Toto shower-toilet: The Japanese are quite inspiring at perfecting everyday details which may be why they have such an enviable high quality of life. This collective effort shows in their high levels of public safety, their social etiquette, courtesy, pleasant customer service and efficient public transport. And one of the everyday details that they have not overlooked is their bathroom hygiene.
One of the understated rich-world technologies of the decade right now has to be the Japanese electronic toilet made by the Toto company. Its quite a transformational product, like the difference between using a black & white or color TV. If you were in prison and you only had the option to watch black & white you probably would. But if you sat down on your couch and binged on back-to-back Will Ferrell comedies in color would you ever go back to watching black & white again?
My first Japanese toilet-shower experience and how it works: My first few days in Tokyo I was hesitant to fiddle with the electronic panel of the Toto toilet. It’s tucked to the side like those hard-to-reach TV remote controls on your airplane seat. My fear was that if I pressed the ‘water-spray button’ too long a fire-truck-pressure jet-stream would eject me off my seat and I’d have to run out of the bathroom of the Tsutaya café, with my drenched pants around my ankles in a disheveled panic and cry to the hip-Japanese baristas that something had gone terribly wrong in the bathroom.
The jetlag and initial Tokyo culture shock had worn off by Day 4 and I decided it was time to culturally immerse myself. You can Wikipedia and YouTube the logistics to see how it works, but in summary, after you have finished doing your business, you hold-down the ‘water-spray button’ and a tiny-cylindrical tube from inside the rear of the toilet basin sprays your tushy with a light jet-stream of lukewarm water, sort of like a mini-sideways shower. There are no logistical glitches, unless you usually also do headstands or break-dance when you’re on the toilet-seat you should not get any water dripping down your pants, shirt or back.
Reverse culture shock and paradoxical hygiene Western habits: After a month of Japanese toilet usage under my belt, going back to using a regular bathroom feels like I’m in a 19th century log-cabin in Transylvania. Its a paradox how hygiene-freak we are in the West with our initial contact with food. We use hand sanitizer before we touch our food and right after we finish eating we brush our teeth thoroughly lest we get some bacteria in our molars.
Ironically though, something seems to go astray with our follow-through in the exit-session. Maybe it’s the post-pasta sleepiness or our metabolism makes us a bit lazy and the collective Western psyche seems to think, “Hey its ok, there’s no one else in the bathroom to scold me for having the same toilet technique as my great-grandfather, Lucifer, so why fix something if it isn’t broken?” And we continue to procrastinate this bathroom upgrade, like a software update we know we should do, but maybe some other time.
Start-up advice, marketing taboos and entering the western market: In the bathroom hygiene department the cultural-evolution-chain of progress has missed a step in Europe and America. A few months ago when I was visiting friends in the tech start-up scene, I heard mentors advise aspiring start-uppers when they were spinning their wheels on trivial business ideas to focus on real-world problems that actually hurt and that can have a positive impact on a huge portion of the market. I would like to believe that several hundred million lackadaisically-cleaned rear-ends in the developed, rich-world is a problem that we should collectively start to deal with. Perhaps, a spic & span clean-ass campaign by 2030!
An entire nation of 130 million people has proven that this is not a fad, but is and should be a mainstream product, as it has been in Japan since the mid-1980s. Many Western celebrities and businesspeople that visit Tokyo swear by these things, yet marketeers and entrepreneurs have yet to figure out how to crack the tough Western market where such a topic is sort of taboo material. I guess you don’t go up to someone and say, “So, are you going to the Farmer’s Market on Saturday?

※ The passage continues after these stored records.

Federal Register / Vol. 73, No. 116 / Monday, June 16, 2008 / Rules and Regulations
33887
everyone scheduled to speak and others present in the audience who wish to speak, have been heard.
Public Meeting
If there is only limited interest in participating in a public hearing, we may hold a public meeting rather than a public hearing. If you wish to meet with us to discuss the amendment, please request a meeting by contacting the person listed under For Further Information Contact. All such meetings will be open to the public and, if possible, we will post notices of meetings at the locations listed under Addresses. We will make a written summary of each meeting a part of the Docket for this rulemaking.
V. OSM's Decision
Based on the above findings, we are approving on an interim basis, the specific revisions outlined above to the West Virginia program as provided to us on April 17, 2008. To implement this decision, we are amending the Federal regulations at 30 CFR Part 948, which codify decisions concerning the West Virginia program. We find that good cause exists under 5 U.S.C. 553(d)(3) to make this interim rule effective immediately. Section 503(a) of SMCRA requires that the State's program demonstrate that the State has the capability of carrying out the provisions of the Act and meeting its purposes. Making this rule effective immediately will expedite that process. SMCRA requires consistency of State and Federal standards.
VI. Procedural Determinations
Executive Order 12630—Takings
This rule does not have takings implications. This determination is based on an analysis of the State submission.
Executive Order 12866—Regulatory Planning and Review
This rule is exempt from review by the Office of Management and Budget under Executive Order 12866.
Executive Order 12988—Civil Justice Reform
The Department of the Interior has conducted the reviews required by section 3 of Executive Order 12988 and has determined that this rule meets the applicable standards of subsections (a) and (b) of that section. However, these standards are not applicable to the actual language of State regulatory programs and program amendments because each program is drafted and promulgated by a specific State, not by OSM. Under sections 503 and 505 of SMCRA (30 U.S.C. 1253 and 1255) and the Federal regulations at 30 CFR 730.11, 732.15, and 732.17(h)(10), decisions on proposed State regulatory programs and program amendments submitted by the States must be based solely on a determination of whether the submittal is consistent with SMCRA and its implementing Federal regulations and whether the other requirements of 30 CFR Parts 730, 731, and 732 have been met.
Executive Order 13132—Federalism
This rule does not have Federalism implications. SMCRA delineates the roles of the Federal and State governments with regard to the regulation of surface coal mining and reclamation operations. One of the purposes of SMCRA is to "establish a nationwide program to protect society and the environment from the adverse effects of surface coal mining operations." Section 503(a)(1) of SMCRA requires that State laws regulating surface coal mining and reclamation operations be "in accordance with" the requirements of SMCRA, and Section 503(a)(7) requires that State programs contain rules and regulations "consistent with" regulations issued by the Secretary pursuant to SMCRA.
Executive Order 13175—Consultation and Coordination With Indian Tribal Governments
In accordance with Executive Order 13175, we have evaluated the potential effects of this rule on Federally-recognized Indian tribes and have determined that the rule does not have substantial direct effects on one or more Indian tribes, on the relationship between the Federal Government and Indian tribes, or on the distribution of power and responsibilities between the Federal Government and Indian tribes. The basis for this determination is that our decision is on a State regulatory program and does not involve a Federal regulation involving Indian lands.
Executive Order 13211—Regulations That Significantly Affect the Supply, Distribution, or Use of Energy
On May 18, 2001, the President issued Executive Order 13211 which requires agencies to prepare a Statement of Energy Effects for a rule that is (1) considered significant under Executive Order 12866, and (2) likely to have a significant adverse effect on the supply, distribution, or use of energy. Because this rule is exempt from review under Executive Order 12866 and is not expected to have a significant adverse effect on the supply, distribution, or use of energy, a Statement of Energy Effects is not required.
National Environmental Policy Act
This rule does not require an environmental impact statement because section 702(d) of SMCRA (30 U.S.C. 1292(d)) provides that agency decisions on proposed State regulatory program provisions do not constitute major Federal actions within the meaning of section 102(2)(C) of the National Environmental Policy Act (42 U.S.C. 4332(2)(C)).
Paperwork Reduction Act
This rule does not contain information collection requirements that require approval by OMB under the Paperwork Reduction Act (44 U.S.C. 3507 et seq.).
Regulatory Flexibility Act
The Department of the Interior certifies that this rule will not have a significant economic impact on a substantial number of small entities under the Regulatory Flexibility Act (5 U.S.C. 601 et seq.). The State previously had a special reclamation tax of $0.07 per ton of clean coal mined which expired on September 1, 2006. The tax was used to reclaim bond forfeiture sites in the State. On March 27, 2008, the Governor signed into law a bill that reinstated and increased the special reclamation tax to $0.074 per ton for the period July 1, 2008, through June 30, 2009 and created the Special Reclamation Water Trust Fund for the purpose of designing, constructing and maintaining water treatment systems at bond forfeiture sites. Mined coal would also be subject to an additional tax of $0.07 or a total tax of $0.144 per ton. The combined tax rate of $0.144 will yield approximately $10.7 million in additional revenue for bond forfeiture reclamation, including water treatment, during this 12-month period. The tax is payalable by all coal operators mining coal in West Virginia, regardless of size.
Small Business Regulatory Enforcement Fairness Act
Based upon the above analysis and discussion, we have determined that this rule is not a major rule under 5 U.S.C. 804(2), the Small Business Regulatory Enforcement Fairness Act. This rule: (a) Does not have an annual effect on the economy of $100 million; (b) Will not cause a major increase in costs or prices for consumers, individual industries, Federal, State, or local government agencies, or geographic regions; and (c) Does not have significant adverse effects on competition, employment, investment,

Yeah, hey by the way, how does your butt feel today? That’s too bad, maybe you should try a Toto shower? See you on Saturday for some pumpkin picking then!”

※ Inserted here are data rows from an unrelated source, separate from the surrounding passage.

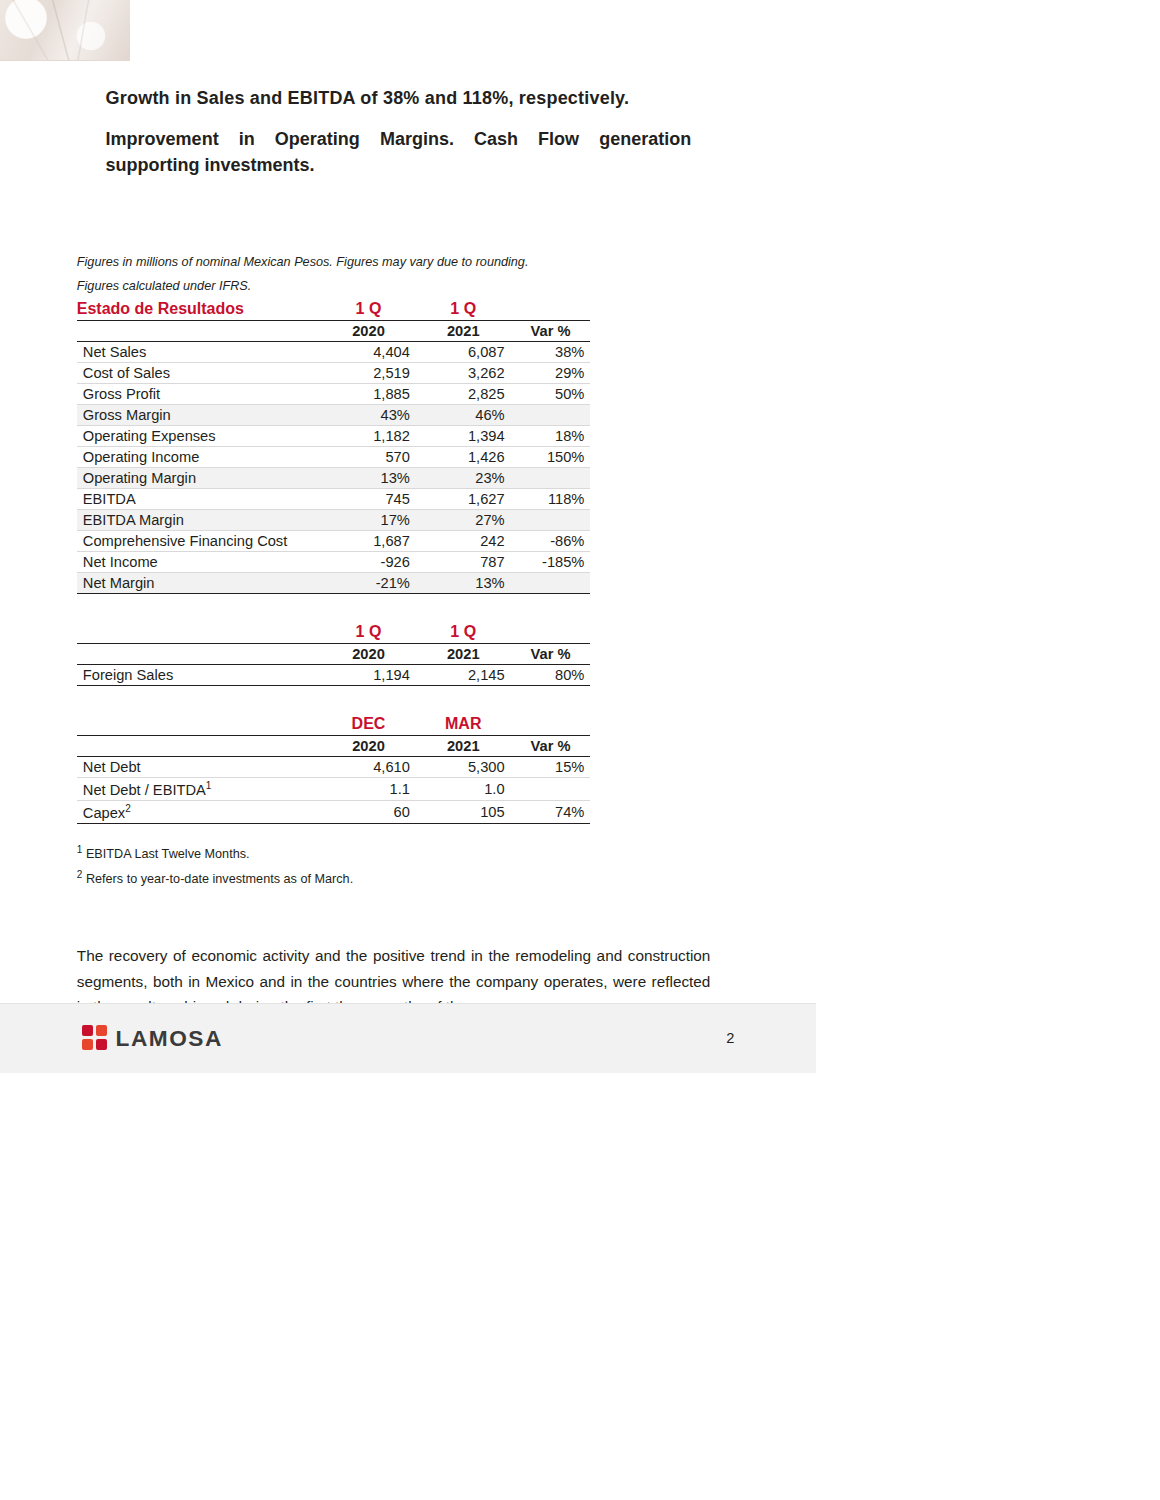Growth in Sales and EBITDA of 38% and 118%, respectively.
Improvement in Operating Margins. Cash Flow generation supporting investments.
Figures in millions of nominal Mexican Pesos. Figures may vary due to rounding.
Figures calculated under IFRS.
| Estado de Resultados | 1 Q | 1 Q | |
| | 2020 | 2021 | Var % |
| Net Sales | 4,404 | 6,087 | 38% |
| Cost of Sales | 2,519 | 3,262 | 29% |
| Gross Profit | 1,885 | 2,825 | 50% |
| Gross Margin | 43% | 46% | |
| Operating Expenses | 1,182 | 1,394 | 18% |
| Operating Income | 570 | 1,426 | 150% |
| Operating Margin | 13% | 23% | |
| EBITDA | 745 | 1,627 | 118% |
| EBITDA Margin | 17% | 27% | |
| Comprehensive Financing Cost | 1,687 | 242 | -86% |
| Net Income | -926 | 787 | -185% |
| Net Margin | -21% | 13% | |
| | 1 Q | 1 Q | |
| | 2020 | 2021 | Var % |
| Foreign Sales | 1,194 | 2,145 | 80% |
| | DEC | MAR | |
| | 2020 | 2021 | Var % |
| Net Debt | 4,610 | 5,300 | 15% |
| Net Debt / EBITDA 1 | 1.1 | 1.0 | |
| Capex 2 | 60 | 105 | 74% |
1 EBITDA Last Twelve Months.
2 Refers to year-to-date investments as of March.
The recovery of economic activity and the positive trend in the remodeling and construction segments, both in Mexico and in the countries where the company operates, were reflected in the results achieved during the first three months of the year.
LAMOSA
2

A worthwhile investment: Totos retail for about a thousand bucks or if you want heated seats and other funky options a bit more. They are slowly starting to pop-up in some offices in Silicon Valley and if you are in London, you can swing by my favorite magazine’s outpost, the Monocle Café, in Marylebone and give their Toto toilet a whirl.

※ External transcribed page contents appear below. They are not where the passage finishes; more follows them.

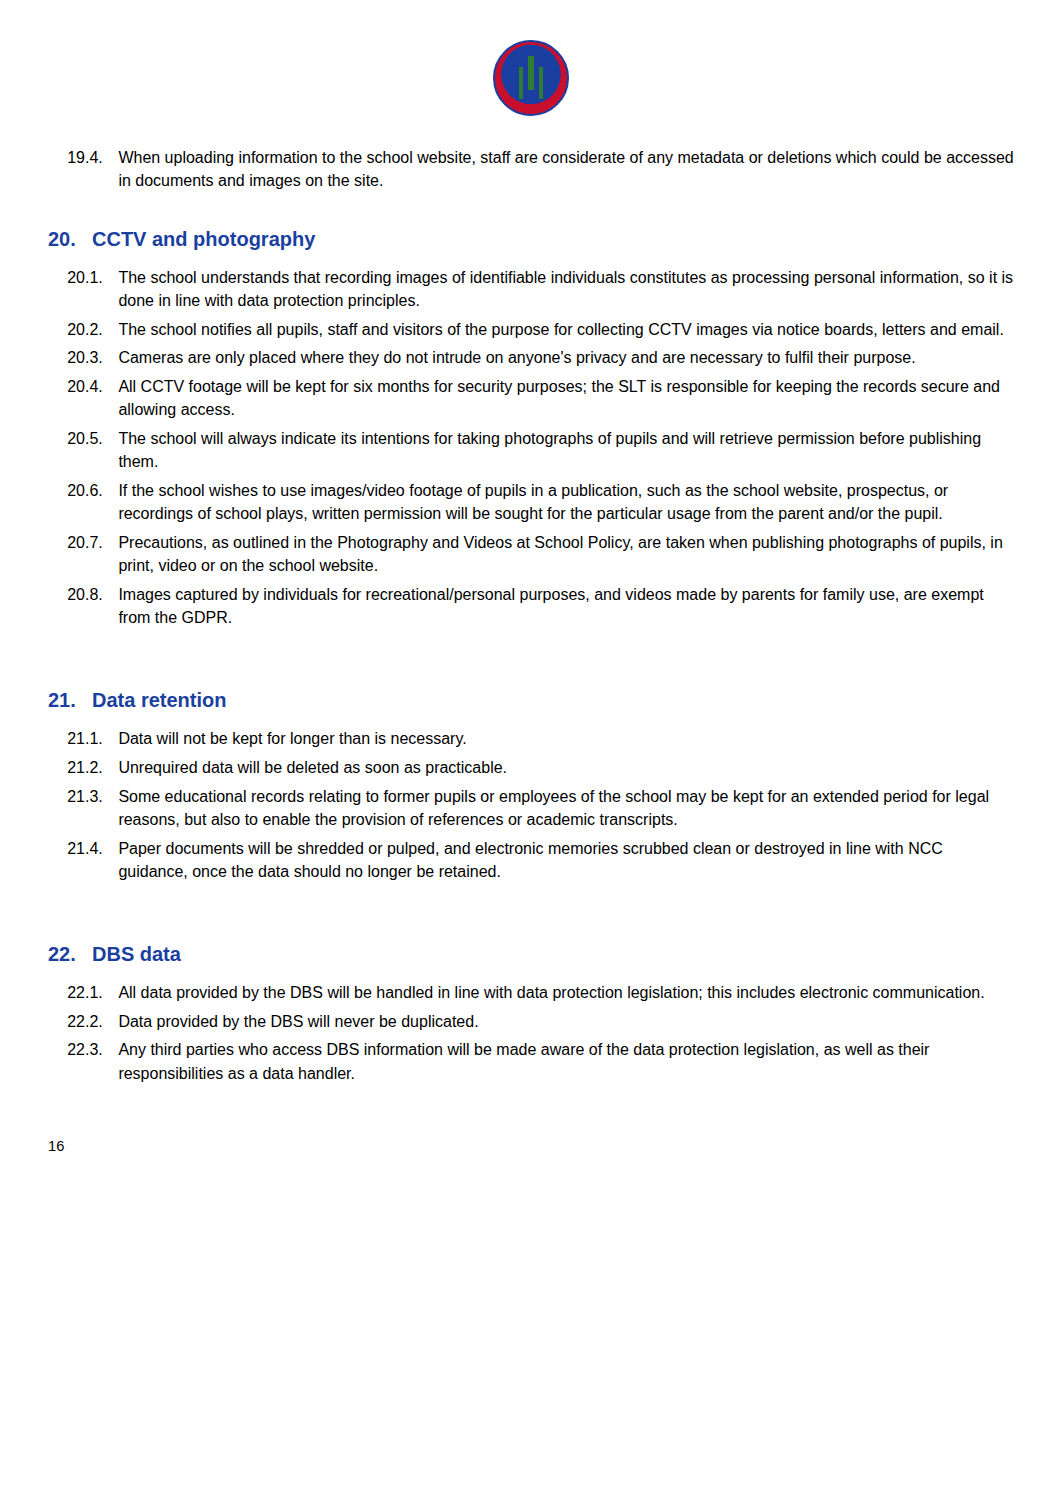19.4. When uploading information to the school website, staff are considerate of any metadata or deletions which could be accessed in documents and images on the site.
20. CCTV and photography
20.1. The school understands that recording images of identifiable individuals constitutes as processing personal information, so it is done in line with data protection principles.
20.2. The school notifies all pupils, staff and visitors of the purpose for collecting CCTV images via notice boards, letters and email.
20.3. Cameras are only placed where they do not intrude on anyone's privacy and are necessary to fulfil their purpose.
20.4. All CCTV footage will be kept for six months for security purposes; the SLT is responsible for keeping the records secure and allowing access.
20.5. The school will always indicate its intentions for taking photographs of pupils and will retrieve permission before publishing them.
20.6. If the school wishes to use images/video footage of pupils in a publication, such as the school website, prospectus, or recordings of school plays, written permission will be sought for the particular usage from the parent and/or the pupil.
20.7. Precautions, as outlined in the Photography and Videos at School Policy, are taken when publishing photographs of pupils, in print, video or on the school website.
20.8. Images captured by individuals for recreational/personal purposes, and videos made by parents for family use, are exempt from the GDPR.
21. Data retention
21.1. Data will not be kept for longer than is necessary.
21.2. Unrequired data will be deleted as soon as practicable.
21.3. Some educational records relating to former pupils or employees of the school may be kept for an extended period for legal reasons, but also to enable the provision of references or academic transcripts.
21.4. Paper documents will be shredded or pulped, and electronic memories scrubbed clean or destroyed in line with NCC guidance, once the data should no longer be retained.
22. DBS data
22.1. All data provided by the DBS will be handled in line with data protection legislation; this includes electronic communication.
22.2. Data provided by the DBS will never be duplicated.
22.3. Any third parties who access DBS information will be made aware of the data protection legislation, as well as their responsibilities as a data handler.
16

And if you are considering doing a bathroom renovation, getting a gift for your family that will be much appreciated over the years, or giving your work colleagues a perk at the office, Toto should be on the back of your mind. A cappuccino, a little granola, some rye toast with tangerine marmalade, BBC World News and a Tokyo-style toilet shower is a civilized, feel-like-a-million-bucks way to start any morning.